New boss, old boss

I’m always hesitant to latch on to any cultural phenomenon, which probably explains why I’ve never seen any of the “Star Wars” movies and watched about half of the first “Avengers” before realizing I had at least 20 more to catch up on before I could actually consider myself a fan. But there is an undeniable allure to becoming part of a community of folks with likeminded interests, whether it’s fixing Jeeps, playing Fender guitars or knitting sweaters while drinking tea and listening to ambient cat sounds.

           

So, reluctantly, Kellie and I gave “Game of Thrones”—the now ubiquitous HBO adaptation of George R.R. Martin’s epic fantasy novels—a chance on the advice of some die-hards who had already been converted, and about two episodes in, we put it on hold.

 

About six months later, we tried again, and for whatever reason, it all clicked the second time around.
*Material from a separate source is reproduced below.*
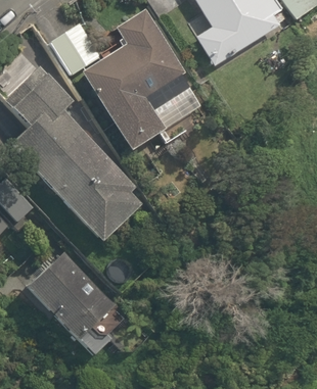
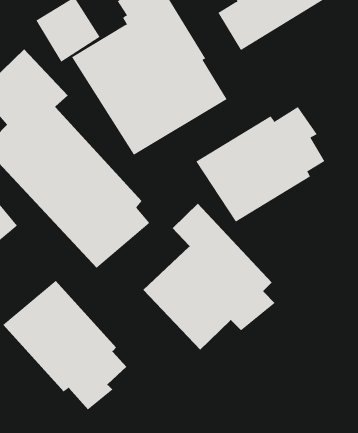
building: none -> [196,106,325,222]
building: none -> [142,203,275,350]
We got through all seven seasons in the span of a couple of months and finally knew what every other article on the Internet was referring to when we logged on to social media.

 

Around the fourth or fifth season, the show began to outpace the books, and I’m told (by people who have read them) that this is where it all falls apart. Still, when it’s all said and done, it will stand as a corrective to the simplistic good vs. evil narratives of “Harry Potter” and “The Lord of the Rings”—as a fantasy series, it borrowed the Shakespearean themes of “Macbeth” and “Julius Caesar,” presented a world where both sides were motivated and corrupted by self-interest and taught us never to place our hopes in any one savior (well, it taught some of us that).

 

The eighth and final season, which will conclude on Sunday, is the ultimate online punching bag, and it’s been declared a disaster for a million different reasons: it was too boring at the beginning, then too much happened all at once, everything worked out too easily for the good guys in the first big battle, the good guys turned out to be bad in the second major battle, the female heroin who thousands of parents named their daughters after turned out to be a bloodthirsty conquistador just like the rest of them, the death of the main villain wasn’t satisfying or vicious enough, the bad guy who turned good for a while and almost redeemed himself turned bad again, and a Starbucks coffee cup showed up in a show that’s supposed to be medieval. Call me crazy, but doesn’t this reek of a covert operation to boost the Howard Schultz presidential campaign?

 

As “Star Wars” superfans like our spring intern Zach would surely tell me, it’s not new to get angry at a film or television series over its plot twists. We root for characters, for narratives and for outcomes that make us feel smart or conform to our worldview—in the case of “Game of Thrones,” especially if our worldview involves frequent use of the #StillWithHer hashtag and a playlist that consists of nothing but Rachel Platten’s “Fight Song.”

 

For all of the drubbing the show has taken lately, though, I’ve got to give the writers credit: they’ve somehow managed to alienate everyone and ride out in a blaze of glory with ratings that rival “Seinfeld” and “M*A*S*H” as the final “Avengers” movie garners near universal praise.

 

And they’ve taught us a valuable lesson about expecting a piece of entertainment that someone else has created to go exactly the way that you want it to: don’t do it. It’s a massive waste of time, and if you want to rewrite a story to make it your own, go do it. No one is stopping you.

 

At the beginning of the season, Kellie and I exchanged a few theories on how it would turn out (she quickly tired of them), but none of them have really panned out in any meaningful way. As the finale nears and the most widely watched show of the 21st century reaches its conclusion, I’ve stopped bothering.

 

My only real predictions aren’t particularly bold ones: whatever happens on Sunday night, at least 90 percent of the viewers won’t be satisfied. On a show that killed off its most sympathetic protagonist in the first season, more people will die. All hail the queen!